There were some Christian’s in Germany that were targeted as an outright religious group though, namely Jehovah’s Witnesses. In fact, the first Christian to be executed in WWII anywhere for refusing military service was a Jehovahs Witness named August Dickmann, killed in Sachsenhausen concentration camp, a place I’ve actually been to personally.

August Dickmann in 1936

Ultimately, as a Christian myself, I know that the Bible rejects the kind of hatred and violence and persecution represented by this horrific regime, or by any of earth’s regimes for that matter. However, I suspect that the desperate need to see the Nazis as sworn, if subtle, enemies of the church comes from a desperate desire of those churches to distance themselves. One tactic is to point out the presence of pagan Nazis, and how “positive Christianity” was a gross distortion of the real thing, both of which are true.

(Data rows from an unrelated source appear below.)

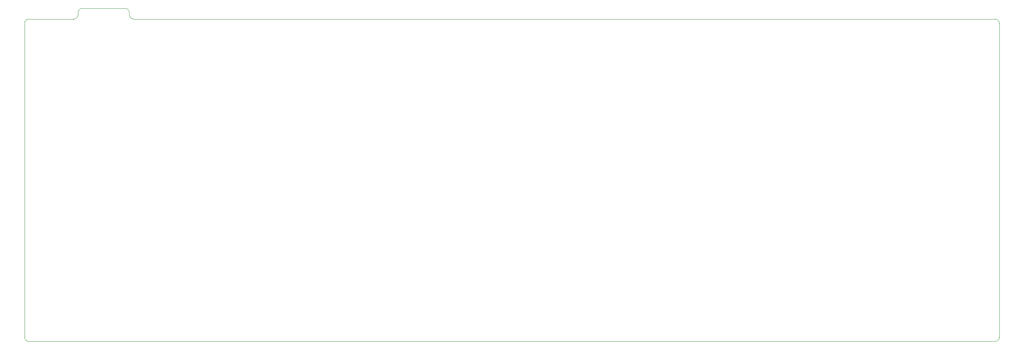
<source format=gbr>
%TF.GenerationSoftware,KiCad,Pcbnew,(6.0.1)*%
%TF.CreationDate,2022-03-03T09:55:52+01:00*%
%TF.ProjectId,bm42,626d3432-2e6b-4696-9361-645f70636258,rev?*%
%TF.SameCoordinates,Original*%
%TF.FileFunction,Profile,NP*%
%FSLAX46Y46*%
G04 Gerber Fmt 4.6, Leading zero omitted, Abs format (unit mm)*
G04 Created by KiCad (PCBNEW (6.0.1)) date 2022-03-03 09:55:52*
%MOMM*%
%LPD*%
G01*
G04 APERTURE LIST*
%TA.AperFunction,Profile*%
%ADD10C,0.100000*%
%TD*%
G04 APERTURE END LIST*
D10*
X46153000Y-59150606D02*
X46153000Y-59652001D01*
X45153000Y-60652001D02*
X34653000Y-60652001D01*
X57153000Y-58150606D02*
X47153000Y-58150606D01*
X260653000Y-60652001D02*
X59153000Y-60652001D01*
X261653000Y-135152001D02*
X261653000Y-61652001D01*
X260653000Y-136152001D02*
G75*
G03*
X261653000Y-135152001I1J999999D01*
G01*
X33653000Y-61652001D02*
X33653000Y-135152001D01*
X45153000Y-60652001D02*
G75*
G03*
X46153000Y-59652001I1J999999D01*
G01*
X58153000Y-59652001D02*
G75*
G03*
X59153000Y-60652001I999999J-1D01*
G01*
X34653000Y-60652001D02*
G75*
G03*
X33653000Y-61652001I-1J-999999D01*
G01*
X58153000Y-59652001D02*
X58153000Y-59150606D01*
X261653000Y-61652001D02*
G75*
G03*
X260653000Y-60652001I-999999J1D01*
G01*
X47153000Y-58150606D02*
G75*
G03*
X46153000Y-59150606I3J-1000003D01*
G01*
X33653000Y-135152001D02*
G75*
G03*
X34653000Y-136152001I999999J-1D01*
G01*
X58153000Y-59150606D02*
G75*
G03*
X57153000Y-58150606I-1000003J-3D01*
G01*
X34653000Y-136152001D02*
X260653000Y-136152001D01*
M02*

</source>
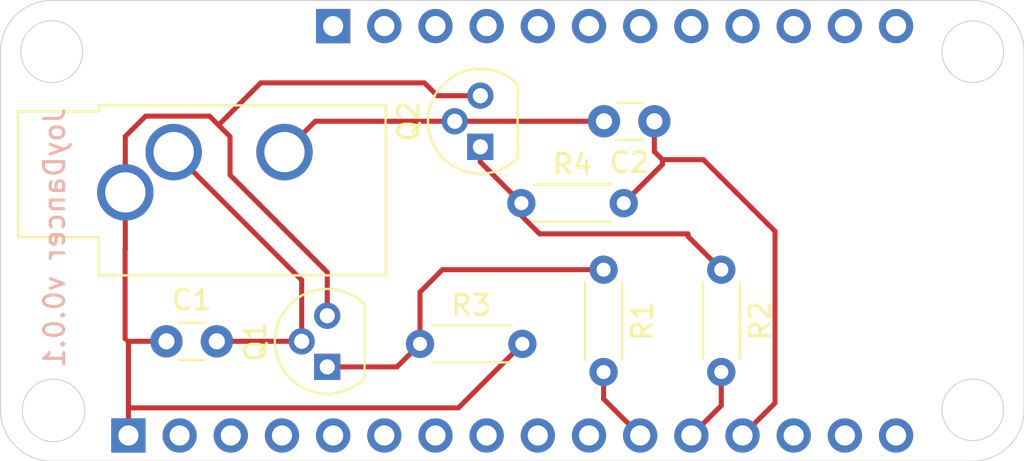
<source format=kicad_pcb>
(kicad_pcb
	(version 20240108)
	(generator "pcbnew")
	(generator_version "8.0")
	(general
		(thickness 1.6)
		(legacy_teardrops no)
	)
	(paper "A4")
	(layers
		(0 "F.Cu" signal)
		(31 "B.Cu" signal)
		(32 "B.Adhes" user "B.Adhesive")
		(33 "F.Adhes" user "F.Adhesive")
		(34 "B.Paste" user)
		(35 "F.Paste" user)
		(36 "B.SilkS" user "B.Silkscreen")
		(37 "F.SilkS" user "F.Silkscreen")
		(38 "B.Mask" user)
		(39 "F.Mask" user)
		(40 "Dwgs.User" user "User.Drawings")
		(41 "Cmts.User" user "User.Comments")
		(42 "Eco1.User" user "User.Eco1")
		(43 "Eco2.User" user "User.Eco2")
		(44 "Edge.Cuts" user)
		(45 "Margin" user)
		(46 "B.CrtYd" user "B.Courtyard")
		(47 "F.CrtYd" user "F.Courtyard")
		(48 "B.Fab" user)
		(49 "F.Fab" user)
		(50 "User.1" user)
		(51 "User.2" user)
		(52 "User.3" user)
		(53 "User.4" user)
		(54 "User.5" user)
		(55 "User.6" user)
		(56 "User.7" user)
		(57 "User.8" user)
		(58 "User.9" user)
	)
	(setup
		(pad_to_mask_clearance 0)
		(allow_soldermask_bridges_in_footprints no)
		(pcbplotparams
			(layerselection 0x00010fc_ffffffff)
			(plot_on_all_layers_selection 0x0000000_00000000)
			(disableapertmacros no)
			(usegerberextensions no)
			(usegerberattributes yes)
			(usegerberadvancedattributes yes)
			(creategerberjobfile yes)
			(dashed_line_dash_ratio 12.000000)
			(dashed_line_gap_ratio 3.000000)
			(svgprecision 6)
			(plotframeref no)
			(viasonmask no)
			(mode 1)
			(useauxorigin no)
			(hpglpennumber 1)
			(hpglpenspeed 20)
			(hpglpendiameter 15.000000)
			(pdf_front_fp_property_popups yes)
			(pdf_back_fp_property_popups yes)
			(dxfpolygonmode yes)
			(dxfimperialunits yes)
			(dxfusepcbnewfont yes)
			(psnegative no)
			(psa4output no)
			(plotreference yes)
			(plotvalue yes)
			(plotfptext yes)
			(plotinvisibletext no)
			(sketchpadsonfab no)
			(subtractmaskfromsilk no)
			(outputformat 1)
			(mirror no)
			(drillshape 0)
			(scaleselection 1)
			(outputdirectory "")
		)
	)
	(net 0 "")
	(net 1 "GND")
	(net 2 "/1 TX")
	(net 3 "/0 RX")
	(net 4 "/MISO")
	(net 5 "/MOSI")
	(net 6 "/SCK")
	(net 7 "/A4")
	(net 8 "/A3")
	(net 9 "/A2")
	(net 10 "/A1")
	(net 11 "/A0")
	(net 12 "/AREF")
	(net 13 "/RST")
	(net 14 "/3.3V")
	(net 15 "/VBAT")
	(net 16 "/EN")
	(net 17 "/13")
	(net 18 "/12")
	(net 19 "/11")
	(net 20 "/10")
	(net 21 "/9")
	(net 22 "/6")
	(net 23 "/5")
	(net 24 "/SCL")
	(net 25 "/SDA")
	(net 26 "Net-(Q1-G)")
	(net 27 "/A5")
	(net 28 "/VBUS")
	(net 29 "Net-(Q1-S)")
	(net 30 "Net-(Q2-S)")
	(net 31 "Net-(Q2-G)")
	(footprint "Capacitor_THT:C_Disc_D3.0mm_W1.6mm_P2.50mm" (layer "F.Cu") (at 155.555 99.568 180))
	(footprint "Connector_PinSocket_2.54mm:PinSocket_1x12_P2.54mm_Vertical" (layer "F.Cu") (at 139.6111 94.8436 90))
	(footprint "Resistor_THT:R_Axial_DIN0204_L3.6mm_D1.6mm_P5.08mm_Horizontal" (layer "F.Cu") (at 153.035 106.934 -90))
	(footprint "Capacitor_THT:C_Disc_D3.0mm_W1.6mm_P2.50mm" (layer "F.Cu") (at 131.338 110.49))
	(footprint "Package_TO_SOT_THT:TO-92" (layer "F.Cu") (at 146.918 100.838 90))
	(footprint "Resistor_THT:R_Axial_DIN0204_L3.6mm_D1.6mm_P5.08mm_Horizontal" (layer "F.Cu") (at 158.877 106.934 -90))
	(footprint "Package_TO_SOT_THT:TO-92" (layer "F.Cu") (at 139.319 111.76 90))
	(footprint "Connector_PinSocket_2.54mm:PinSocket_1x16_P2.54mm_Vertical" (layer "F.Cu") (at 129.4511 115.1636 90))
	(footprint "Connector_Audio:Jack_3.5mm_CUI_SJ1-3533NG_Horizontal_CircularHoles" (layer "F.Cu") (at 129.296 103.097 90))
	(footprint "Resistor_THT:R_Axial_DIN0204_L3.6mm_D1.6mm_P5.08mm_Horizontal" (layer "F.Cu") (at 143.9235 110.617))
	(footprint "Resistor_THT:R_Axial_DIN0204_L3.6mm_D1.6mm_P5.08mm_Horizontal" (layer "F.Cu") (at 148.955 103.632))
	(gr_circle
		(center 171.3611 113.8936)
		(end 170.688 112.522)
		(stroke
			(width 0.05)
			(type default)
		)
		(fill none)
		(layer "Edge.Cuts")
		(uuid "323415a4-6985-4e66-a6b5-d665cb0bf075")
	)
	(gr_circle
		(center 125.73 113.919)
		(end 124.841 112.649)
		(stroke
			(width 0.05)
			(type default)
		)
		(fill none)
		(layer "Edge.Cuts")
		(uuid "422bb141-a598-4ae9-899d-332a4d8ef5cf")
	)
	(gr_arc
		(start 171.3611 93.5736)
		(mid 173.157151 94.317549)
		(end 173.9011 96.1136)
		(stroke
			(width 0.05)
			(type solid)
		)
		(layer "Edge.Cuts")
		(uuid "49dc4156-3099-4e3f-8d79-c06d9503bcfe")
	)
	(gr_line
		(start 125.6411 93.5736)
		(end 171.3611 93.5736)
		(stroke
			(width 0.05)
			(type solid)
		)
		(layer "Edge.Cuts")
		(uuid "53a28410-0a7b-4864-ac49-ef7996aa7ab6")
	)
	(gr_line
		(start 123.1011 113.8936)
		(end 123.1011 96.1136)
		(stroke
			(width 0.05)
			(type solid)
		)
		(layer "Edge.Cuts")
		(uuid "7ae187d0-c721-4218-9653-21a29684f3ad")
	)
	(gr_line
		(start 173.9011 96.1136)
		(end 173.9011 113.8936)
		(stroke
			(width 0.05)
			(type solid)
		)
		(layer "Edge.Cuts")
		(uuid "7f484f96-cf03-4e35-8a6e-17dd396c3249")
	)
	(gr_arc
		(start 123.1011 96.1136)
		(mid 123.845049 94.317549)
		(end 125.6411 93.5736)
		(stroke
			(width 0.05)
			(type solid)
		)
		(layer "Edge.Cuts")
		(uuid "9b43625b-04e4-489c-980b-5020323f1a57")
	)
	(gr_arc
		(start 173.9011 113.8936)
		(mid 173.157151 115.689651)
		(end 171.3611 116.4336)
		(stroke
			(width 0.05)
			(type solid)
		)
		(layer "Edge.Cuts")
		(uuid "b497b960-c3f1-4eb4-9c35-6ececbac3261")
	)
	(gr_arc
		(start 125.6411 116.4336)
		(mid 123.845049 115.689651)
		(end 123.1011 113.8936)
		(stroke
			(width 0.05)
			(type solid)
		)
		(layer "Edge.Cuts")
		(uuid "be07678e-6fff-43b2-a322-6fbf3e5bac3b")
	)
	(gr_circle
		(center 125.6411 96.1136)
		(end 124.587 94.996)
		(stroke
			(width 0.05)
			(type default)
		)
		(fill none)
		(layer "Edge.Cuts")
		(uuid "e6ea3790-6789-4dca-aa69-50f2ec5460be")
	)
	(gr_line
		(start 171.3611 116.4336)
		(end 125.6411 116.4336)
		(stroke
			(width 0.05)
			(type solid)
		)
		(layer "Edge.Cuts")
		(uuid "ec1eae32-73e7-4834-90c3-d2f1fe9952c9")
	)
	(gr_circle
		(center 171.3611 96.1136)
		(end 170.688 94.742)
		(stroke
			(width 0.05)
			(type default)
		)
		(fill none)
		(layer "Edge.Cuts")
		(uuid "f2c857d2-5b0a-4721-9c2a-a15e2e8d3af1")
	)
	(gr_text "JoyDancer v0.0.1"
		(at 126.365 98.806 90)
		(layer "B.SilkS")
		(uuid "d504c953-283b-443b-8de0-043cc6d14b59")
		(effects
			(font
				(size 1 1)
				(thickness 0.15)
			)
			(justify left bottom mirror)
		)
	)
	(segment
		(start 134.493 100.33)
		(end 134.493 102.235)
		(width 0.25)
		(layer "F.Cu")
		(net 1)
		(uuid "0a2a3d07-036e-49da-85ef-775fad9f2139")
	)
	(segment
		(start 149.0035 110.617)
		(end 145.8285 113.792)
		(width 0.25)
		(layer "F.Cu")
		(net 1)
		(uuid "0f8acf8b-e068-4993-abf5-2ef4cecf1104")
	)
	(segment
		(start 136.017 97.663)
		(end 133.9215 99.7585)
		(width 0.25)
		(layer "F.Cu")
		(net 1)
		(uuid "161e072a-b1e2-4c3f-b723-361987e4017c")
	)
	(segment
		(start 161.544 113.5507)
		(end 161.544 105.029)
		(width 0.25)
		(layer "F.Cu")
		(net 1)
		(uuid "1b26a888-5f00-4ecf-991a-f8cf18c94972")
	)
	(segment
		(start 129.4511 113.792)
		(end 129.4511 110.5281)
		(width 0.25)
		(layer "F.Cu")
		(net 1)
		(uuid "1c99d57a-b672-4c3c-b49d-ded8844655dc")
	)
	(segment
		(start 129.296 105.908)
		(end 129.286 105.918)
		(width 0.25)
		(layer "F.Cu")
		(net 1)
		(uuid "2fc38db9-7609-49cc-aa78-a2bd1415ea0d")
	)
	(segment
		(start 161.544 105.029)
		(end 157.988 101.473)
		(width 0.25)
		(layer "F.Cu")
		(net 1)
		(uuid "2fefe0ca-a9e6-465d-a5c1-6a2c39212798")
	)
	(segment
		(start 129.296 103.097)
		(end 129.296 100.32)
		(width 0.25)
		(layer "F.Cu")
		(net 1)
		(uuid "3efa2543-02ea-493d-ba1a-9d7b69f23dc8")
	)
	(segment
		(start 129.4511 115.1636)
		(end 129.4511 113.792)
		(width 0.25)
		(layer "F.Cu")
		(net 1)
		(uuid "47857871-7f8e-4cae-ae6d-3551c0f1cd39")
	)
	(segment
		(start 133.9215 99.7585)
		(end 134.493 100.33)
		(width 0.25)
		(layer "F.Cu")
		(net 1)
		(uuid "4a77e547-0441-4263-a3d8-27c2f2246a0b")
	)
	(segment
		(start 133.477 99.314)
		(end 133.9215 99.7585)
		(width 0.25)
		(layer "F.Cu")
		(net 1)
		(uuid "6e12a2c0-8cae-4a3a-9a69-21c3342f3703")
	)
	(segment
		(start 131.338 110.49)
		(end 129.413 110.49)
		(width 0.25)
		(layer "F.Cu")
		(net 1)
		(uuid "77075131-c2bd-4f69-b819-37f4348565d3")
	)
	(segment
		(start 155.555 101.072)
		(end 155.956 101.473)
		(width 0.25)
		(layer "F.Cu")
		(net 1)
		(uuid "802ad053-6c30-4399-8f10-2772301bd1c4")
	)
	(segment
		(start 144.78 98.298)
		(end 144.145 97.663)
		(width 0.25)
		(layer "F.Cu")
		(net 1)
		(uuid "8c52a220-e3d0-4047-b55c-cbbf9891e2f3")
	)
	(segment
		(start 145.8285 113.792)
		(end 129.4511 113.792)
		(width 0.25)
		(layer "F.Cu")
		(net 1)
		(uuid "95629b59-30a5-45df-a9dd-2959f6d64036")
	)
	(segment
		(start 134.493 102.235)
		(end 139.319 107.061)
		(width 0.25)
		(layer "F.Cu")
		(net 1)
		(uuid "9cb728e5-a628-458e-a686-65957e516c21")
	)
	(segment
		(start 155.956 101.711)
		(end 154.035 103.632)
		(width 0.25)
		(layer "F.Cu")
		(net 1)
		(uuid "a9a75bb9-4954-4c20-bbba-52bb8239bc69")
	)
	(segment
		(start 129.286 110.363)
		(end 129.286 105.918)
		(width 0.25)
		(layer "F.Cu")
		(net 1)
		(uuid "b29c4f6a-9653-4164-a0f6-e141e34f938e")
	)
	(segment
		(start 157.988 101.473)
		(end 155.956 101.473)
		(width 0.25)
		(layer "F.Cu")
		(net 1)
		(uuid "b8b03714-f076-44fb-9c52-e87511542fa6")
	)
	(segment
		(start 146.918 98.298)
		(end 144.78 98.298)
		(width 0.25)
		(layer "F.Cu")
		(net 1)
		(uuid "c6c908f3-6955-4750-ba55-cd44e7b44fa6")
	)
	(segment
		(start 139.319 107.061)
		(end 139.319 109.22)
		(width 0.25)
		(layer "F.Cu")
		(net 1)
		(uuid "c7e894d8-6779-4e43-906d-838f7389870a")
	)
	(segment
		(start 130.302 99.314)
		(end 133.477 99.314)
		(width 0.25)
		(layer "F.Cu")
		(net 1)
		(uuid "cb372fd8-9446-40f6-be08-105118bd0313")
	)
	(segment
		(start 155.956 101.473)
		(end 155.956 101.711)
		(width 0.25)
		(layer "F.Cu")
		(net 1)
		(uuid "e19d4225-8bd8-4151-9f08-cedf333d62df")
	)
	(segment
		(start 155.555 99.568)
		(end 155.555 101.072)
		(width 0.25)
		(layer "F.Cu")
		(net 1)
		(uuid "f0eded7a-413f-4066-a22f-367413ae03f6")
	)
	(segment
		(start 129.296 100.32)
		(end 130.302 99.314)
		(width 0.25)
		(layer "F.Cu")
		(net 1)
		(uuid "f5a562ec-238c-45ca-8230-69e00c27aed5")
	)
	(segment
		(start 129.296 103.097)
		(end 129.296 105.908)
		(width 0.25)
		(layer "F.Cu")
		(net 1)
		(uuid "f684b922-e810-4bc3-8849-13a86084b004")
	)
	(segment
		(start 159.9311 115.1636)
		(end 161.544 113.5507)
		(width 0.25)
		(layer "F.Cu")
		(net 1)
		(uuid "fb4bcbb7-3e81-4474-adde-6c488c17a874")
	)
	(segment
		(start 144.145 97.663)
		(end 136.017 97.663)
		(width 0.25)
		(layer "F.Cu")
		(net 1)
		(uuid "ffcf1f1b-aeeb-4aed-9658-b8c188a624ba")
	)
	(segment
		(start 153.035 113.3475)
		(end 153.035 112.014)
		(width 0.25)
		(layer "F.Cu")
		(net 10)
		(uuid "859b5378-a99d-4203-b3ca-0a49d0c3127f")
	)
	(segment
		(start 154.8511 115.1636)
		(end 153.035 113.3475)
		(width 0.25)
		(layer "F.Cu")
		(net 10)
		(uuid "aa3c4443-5db9-4b34-b9ae-e671ca091f89")
	)
	(segment
		(start 158.877 113.6777)
		(end 158.877 112.014)
		(width 0.25)
		(layer "F.Cu")
		(net 11)
		(uuid "02951909-1d86-4f2c-8174-9e23618bb912")
	)
	(segment
		(start 157.353 115.1255)
		(end 157.3911 115.1636)
		(width 0.25)
		(layer "F.Cu")
		(net 11)
		(uuid "1d2dd8f3-3cb4-4b92-bc73-9dc411c3e4fc")
	)
	(segment
		(start 157.3911 115.1636)
		(end 158.877 113.6777)
		(width 0.25)
		(layer "F.Cu")
		(net 11)
		(uuid "d9b3b328-6946-46ca-9fb0-f69af19478f7")
	)
	(segment
		(start 147.066 95.0087)
		(end 147.2311 94.8436)
		(width 0.25)
		(layer "F.Cu")
		(net 17)
		(uuid "0bd7c6e3-c8c5-4139-87dc-f8692321378e")
	)
	(segment
		(start 150.114 95.1865)
		(end 149.7711 94.8436)
		(width 0.25)
		(layer "F.Cu")
		(net 18)
		(uuid "b8e936c5-6bf1-4249-8b99-d7b2b9ed04bd")
	)
	(segment
		(start 139.319 111.76)
		(end 142.7805 111.76)
		(width 0.25)
		(layer "F.Cu")
		(net 26)
		(uuid "00d886c6-8527-4ac9-8dce-19831c095eac")
	)
	(segment
		(start 145.034 106.934)
		(end 143.9235 108.0445)
		(width 0.25)
		(layer "F.Cu")
		(net 26)
		(uuid "0fd854ae-6f08-4ecf-94e7-8b0deddacb27")
	)
	(segment
		(start 153.035 106.934)
		(end 145.034 106.934)
		(width 0.25)
		(layer "F.Cu")
		(net 26)
		(uuid "546394c9-4d30-4a6c-9b0a-573b34caf4c6")
	)
	(segment
		(start 143.9235 108.0445)
		(end 143.9235 110.617)
		(width 0.25)
		(layer "F.Cu")
		(net 26)
		(uuid "73915520-20df-4870-b538-87a6e2ad1a83")
	)
	(segment
		(start 142.7805 111.76)
		(end 143.9235 110.617)
		(width 0.25)
		(layer "F.Cu")
		(net 26)
		(uuid "dd7918c2-2f36-4002-9f5a-2356e9684d42")
	)
	(segment
		(start 133.838 110.49)
		(end 138.049 110.49)
		(width 0.25)
		(layer "F.Cu")
		(net 29)
		(uuid "98c6d5fa-395c-4cf3-b030-6f688e59e11c")
	)
	(segment
		(start 138.049 107.45)
		(end 138.049 110.49)
		(width 0.25)
		(layer "F.Cu")
		(net 29)
		(uuid "b7d6e86b-868c-4a90-938c-14e49b01baef")
	)
	(segment
		(start 131.696 101.15)
		(end 131.696 101.097)
		(width 0.25)
		(layer "F.Cu")
		(net 29)
		(uuid "bd3beb1a-f028-4568-928e-8c4b77d8b865")
	)
	(segment
		(start 131.696 101.097)
		(end 138.049 107.45)
		(width 0.25)
		(layer "F.Cu")
		(net 29)
		(uuid "caa4065f-360c-4233-9023-f59b32b11561")
	)
	(segment
		(start 145.648 99.568)
		(end 153.055 99.568)
		(width 0.25)
		(layer "F.Cu")
		(net 30)
		(uuid "39fd8398-eee3-4f50-8a92-c79288955abe")
	)
	(segment
		(start 138.725 99.568)
		(end 137.196 101.097)
		(width 0.25)
		(layer "F.Cu")
		(net 30)
		(uuid "42bed32e-0256-4c22-b582-4f1e5045c599")
	)
	(segment
		(start 145.648 99.568)
		(end 138.725 99.568)
		(width 0.25)
		(layer "F.Cu")
		(net 30)
		(uuid "5923a8d3-e233-48b0-adc9-590145e77668")
	)
	(segment
		(start 157.226 105.156)
		(end 149.86 105.156)
		(width 0.25)
		(layer "F.Cu")
		(net 31)
		(uuid "29553ebf-95b1-477a-af98-ff7e8f1dccd2")
	)
	(segment
		(start 146.918 100.838)
		(end 146.918 101.595)
		(width 0.25)
		(layer "F.Cu")
		(net 31)
		(uuid "6210d68d-da65-45c7-94b8-729692624cf4")
	)
	(segment
		(start 158.877 106.934)
		(end 157.226 105.283)
		(width 0.25)
		(layer "F.Cu")
		(net 31)
		(uuid "6d121507-f407-47a4-b495-186c9d87a026")
	)
	(segment
		(start 146.918 101.595)
		(end 148.955 103.632)
		(width 0.25)
		(layer "F.Cu")
		(net 31)
		(uuid "8258f6fb-9942-43ba-975e-9c9db5d47ee6")
	)
	(segment
		(start 149.86 105.156)
		(end 148.955 104.251)
		(width 0.25)
		(layer "F.Cu")
		(net 31)
		(uuid "c9deafa3-1982-49bf-9b19-fa7f057b1206")
	)
	(segment
		(start 157.226 105.283)
		(end 157.226 105.156)
		(width 0.25)
		(layer "F.Cu")
		(net 31)
		(uuid "f18bba46-dfa7-4ee2-b3d6-b6a838cb695e")
	)
	(segment
		(start 148.955 104.251)
		(end 148.955 103.632)
		(width 0.25)
		(layer "F.Cu")
		(net 31)
		(uuid "f6b4dd6d-d9a2-4e00-8aa9-cc7479e24a18")
	)
)

</source>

Certainly, the Nazis were trying at least to create a “positive Christianity” and distort it to an insane degree, but as far as the corrupted Church system…it’s not all that different from what has happened historically. Henry VIII broke from the Catholic Church and created the Anglican Church, taking England to the new church with him, purely to get a divorce. Cardinal Richelieu of early 17th century France murdered and persecuted the Huguenots in the name of protecting the Papacy’s interests while also being allied with Protestant states to counter the influence of his Catholic Hapsburg rivals. The simple truth is that the Churches of Europe have always been poisoned with political machinations and changing religious standards for the sake of a leaders whim. Wether it’s the Catholics engaging in idolatry when they pray to statue of saints, the utterly unscriptural description of Gehenna (a place of everlasting destruction or permanent death) as being “hell” where people are tortured and suffer for eternity, or the fact most “Christian” celebrations are in fact of pagan origin incorporated by churches to convert pagans more easily. I could go on and on.

The obsessive denial of some people has lead to the obsession with the confessing church’s struggle against Nazi incursion, when the far more pertinent and common thing was for Churches to support the Nazi regime. The desire to cover up the whoredom of most churches to the regime simply leaves a bad stench. Do I think Hitler was a Christian at heart? Goodness no, but that doesn’t mean he couldn’t see the churches as something useful to his awful regime.

There is no contradiction between being a Christian and believing that most churches didn’t stick by their own principles in Nazi Germany and allowed these atrocities to occur with minimal resistance, nor is it a problem per say with all organized religious congregations; the Bible outright warned that the world be polluted with false religion, and many would come falsely claiming to serve God. If anything, anyone claiming to be Christian should accept that fundamental fact from the Bible.

Ultimately, what the Nazis did in relation to the churches was simply a more extreme of Bismarcks Kulturkampf.